◆ Given passage:
In this paper, we investigate the existence and uniqueness of solution for second order nonlinear fractional differential equation with integral boundary conditions. Our result is an application of the Banach contraction principle and the Krasnoselskii fixed point theorem.
\medskip

\noindent {\bf Keywords:} fractional derivatives, contraction principle, fixed point theorem, integral equation.

\smallskip

\end{abstract}

\maketitle









\section{Introduction}\label{sec:1}

\medskip

Fractional differential equations have been of great interest and attracted many researchers in recent years, this is due to the development of the above cited concept. It have found applications in several different disciplines as physics, engineering, economics, electrochemistry, electromagnetism etc. (See \cite{b03, b04, b09, b13, b20}).\\
Such equations have recently proved to be valuable tools in modelling of many phenomena. ( See papers \cite{b02,b07,b12, b14, b16,   b17} ).\\
\\In \cite{b10}, Benchohra and Ouaar discussed the existence of solutions to the boundary value problem:


\begin{eqnarray}
\label{equ1}
^CD^{\alpha}y(t)=f(t,y(t)),\hspace{0.2cm} t\in J=[0,T],\hspace{0.4cm}\alpha\in(0,1],
\end{eqnarray}
\begin{eqnarray}
\label{equ2}
y(0)+\mu\int_{0}^{T}y(s)ds=y(T),
\end{eqnarray}
 $^CD^{\alpha}$ is the Caputo fractional derivative,  $f:J\times\R\rightarrow\R$ is continuous function and $\mu\in\R^{\ast}.$\\
In \cite{b08}, Sotiris K. Ntouyas investigated the existence and uniqueness of solutions of the following problem:
\begin{eqnarray}
\label{equ3}
^CD^{q}x(t)=f(t,x(t)),\hspace{0.2cm} 0<t<1,\hspace{0.2cm}0<q\leq1,
\end{eqnarray}
\begin{eqnarray}
\label{equ4}
x(0)=\alpha I^{p}x(\eta),\hspace{0.2cm}0<\eta<1,
\end{eqnarray}
$^CD^{q}$ denotes always the Caputo fractional derivative of order $q,$  $f:[0,1]\times\R\rightarrow\R$ is continuous function, $\alpha\in\R$ such that $\alpha\neq\Gamma(p+1)/\eta^{p},$ $\Gamma$ is the Euler funtion and $I^{p},$ 0<p<1 is the  Riemann-Liouville fractional integral of order $p.$\\
In this paper, we consider the following nonlinear fractional differential equation with integral boundary conditions:

\begin{eqnarray}
\label{equ5}
^CD^{\alpha}y(t)=f(t,y(t)),\hspace{0.2cm} t\in J=[0,1],
\end{eqnarray}
\begin{eqnarray}
\label{equ6}
y(0)=\int_{0}^{1}y(s)ds
\end{eqnarray}
\begin{eqnarray}
\label{equ7}
y(1)=\frac{1}{\Gamma(\beta)}\int_{0}^{1}(1-s)^{\beta-1}y(s)ds
\end{eqnarray}
where $^CD^{\alpha}$ is the Caputo fractional derivative of order $\alpha,$ $1<\alpha\leq2,$ $0<\beta\leq1$ and $f:[0,1]\times\R\rightarrow\R$ is continuous function.

◆ What to do:
1 > Answer these about the fractional differential equations excerpt:
(a) Which two results does the paper's main result apply?
(b) In the problem discussed by Benchohra and Ouaar, what interval is J?
(c) In the problem this paper considers, what range is given for α?
2 > Repeat everything in the fractional differential equations excerpt from "In this paper, we investigate" down to "theorem, integral equation.".
3 > How would the fractional differential equations excerpt go on? Write its next part, starting after its final sentence.

Recorded data:
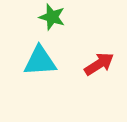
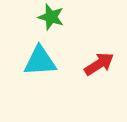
green star: moved 1 px left
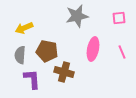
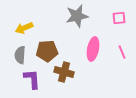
brown pentagon: rotated 15 degrees counterclockwise
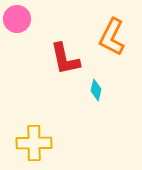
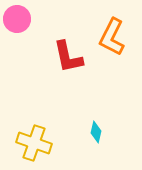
red L-shape: moved 3 px right, 2 px up
cyan diamond: moved 42 px down
yellow cross: rotated 20 degrees clockwise
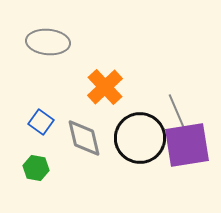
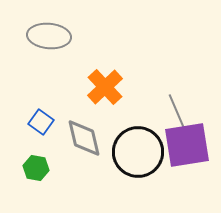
gray ellipse: moved 1 px right, 6 px up
black circle: moved 2 px left, 14 px down
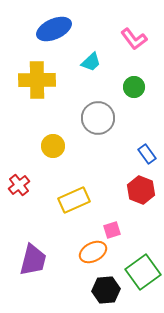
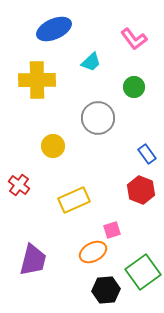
red cross: rotated 15 degrees counterclockwise
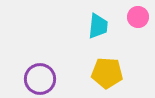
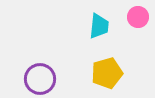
cyan trapezoid: moved 1 px right
yellow pentagon: rotated 20 degrees counterclockwise
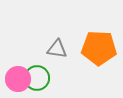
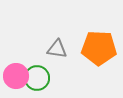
pink circle: moved 2 px left, 3 px up
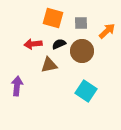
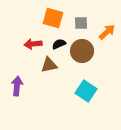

◆ Responses in order:
1 >
(a) The Banach contraction principle and the Krasnoselskii fixed point theorem.
(b) J = [0, T].
(c) 1 < α ≤ 2.

2 >
In this paper, we investigate the existence and uniqueness of solution for second order nonlinear fractional differential equation with integral boundary conditions. Our result is an application of the Banach contraction principle and the Krasnoselskii fixed point theorem.
\medskip

\noindent {\bf Keywords:} fractional derivatives, contraction principle, fixed point theorem, integral equation.

3 >
\section{preliminaries}\label{sec:2}

Now, we present some basic definitions and lemmas of fractional calculus which will be used in our theorems \cite{b01, b04, b18}.
%%%%  definition 1 %%%%
\begin{definition}\label{Def1}
For a differentiable function $h:[0,+\infty)\rightarrow\R,$ the Caputo derivative of fractional order $\alpha$ is defined by
$$
^CD^{\alpha}h(t)=\frac{1}{\Gamma(n-\alpha)}\int_{0}^{t}(t-s)^{n-\alpha-1}h^{(n)}(s)ds,\hspace{0,3cm}n-1<\alpha<n,n=[\alpha]+1,
$$
where $[\alpha]$ denotes the integer part of $\alpha$ and $\Gamma$ is the gamma function.
\end{definition}
%%%%  definition 2 %%%%
\begin{definition}
  The Riemann-Liouville fractional integral of order $\alpha$ is given by
$$
I^{\alpha}h(t)=\frac{1}{\Gamma(\alpha)}\int_{0}^{t}(t-s)^{\alpha-1}h(s)ds,
$$
where $h:\R^{+}\rightarrow\R$ is a Lebesgue measurable function, provided that the integral exists.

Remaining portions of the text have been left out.